Memory allocation in spark has three key contention points, this post is a break down of the three, and a description of the progress that was made in each one
The contention points are:
- Contention between memory allocated for execution and for storage (cache)
- Contention between tasks running in the same process
- Contention between operators executing in the same task
Contention between memory allocated for execution and for storage (cache)
Execution, meaning the actual program and storage meaning the space used to cache RDDs for later processing.
Static memory allocation – spark v1.4
The memory was divided statically between execution and storage, memory couldn’t be shared, even if it was unused. for example – if the memory allocated for storage was not used, because little or no data was cached- it couldn’t be used for execution
Unified memory space – spark v1.6
The same memory space was used for both execution and storage, memory used for execution takes priority over memory used for cache, this means that when ever a memory contention between the two occurs, the memory used for cache will be spilled to disk.
This reason behind this decision is the understanding that execution data will always be re-read, while for cached data – not necessarily.
If an your app relies on caching, you can specify the amount of memory that if used for storage, will never be evicted. the memory is not pre-allocated.
Contention between tasks running in the same process
Each task is pre allocated with its share – relative to the number of tasks, i.e. given 4 tasks, each task will get 1/4 of the available memory, even if no other tasks are running.
Dynamic allocation – since spark v1.0 (2014)
The task’s share of the memory is computed relative to the number or running tasks, if a new task starts running, tasks that are already running will spill to disk to free memory, i.e. a task gets 1/N of the available memory, where N is the number of currently running tasks
This approach handles stragglers better,the last running task will be allocated with all of the available memory and with that, a chance to complete faster. a common reason for stragglers is a skewed partition size.
Contention between operators executing in the same task
Some operators like aggregate, use lots of memory, if an operator uses up all of the memory available for the task, then the next operator wont have any memory to work with and the program would fail.
A simple solution could be statically allocating memory for operators, but obviously it wouldn’t be optimal.
Cooperative spilling – the solution since spark v1.6
Operators use all memory they need, whenever an operator needs extra memory and no memory is available, it instructs the previous operator to spill to disk and free some memory.

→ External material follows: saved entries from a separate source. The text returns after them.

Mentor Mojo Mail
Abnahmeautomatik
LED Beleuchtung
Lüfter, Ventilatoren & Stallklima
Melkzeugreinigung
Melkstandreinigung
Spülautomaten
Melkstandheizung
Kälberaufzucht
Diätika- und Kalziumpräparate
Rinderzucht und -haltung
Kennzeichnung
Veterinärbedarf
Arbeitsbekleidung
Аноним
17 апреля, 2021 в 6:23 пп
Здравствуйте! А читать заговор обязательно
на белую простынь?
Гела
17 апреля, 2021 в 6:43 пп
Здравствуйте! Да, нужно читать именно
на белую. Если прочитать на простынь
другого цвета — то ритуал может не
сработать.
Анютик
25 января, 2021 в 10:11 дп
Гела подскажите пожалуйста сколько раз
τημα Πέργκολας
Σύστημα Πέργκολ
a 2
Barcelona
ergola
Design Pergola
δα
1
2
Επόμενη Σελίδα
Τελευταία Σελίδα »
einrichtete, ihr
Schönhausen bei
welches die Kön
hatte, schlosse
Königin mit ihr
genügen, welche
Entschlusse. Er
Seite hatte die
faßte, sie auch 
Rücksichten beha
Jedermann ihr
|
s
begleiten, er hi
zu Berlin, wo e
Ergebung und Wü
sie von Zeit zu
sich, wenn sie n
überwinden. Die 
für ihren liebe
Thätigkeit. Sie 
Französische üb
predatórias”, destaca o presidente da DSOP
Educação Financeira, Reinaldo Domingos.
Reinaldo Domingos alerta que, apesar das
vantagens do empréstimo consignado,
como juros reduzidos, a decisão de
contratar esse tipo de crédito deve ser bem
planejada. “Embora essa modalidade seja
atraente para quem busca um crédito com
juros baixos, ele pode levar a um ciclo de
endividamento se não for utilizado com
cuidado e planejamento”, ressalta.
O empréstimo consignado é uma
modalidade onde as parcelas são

This results in just enough data being spilled and fairness between operators.
Static, pre allocation of resources is the simpler solution. but it creates a situation that, some memory might not be utilized just because is was pre-allocated to a task\operator, which is not use all of the memory allocated for it, or might not be running at all.
Instead, the guys at Databricks chose to allocate memory dynamically, and when there is a contention – force other consumers (task\operator) to spill to disk and free up memory.
This results in better memory utilization without the developer having to tune each job to get optimal performance.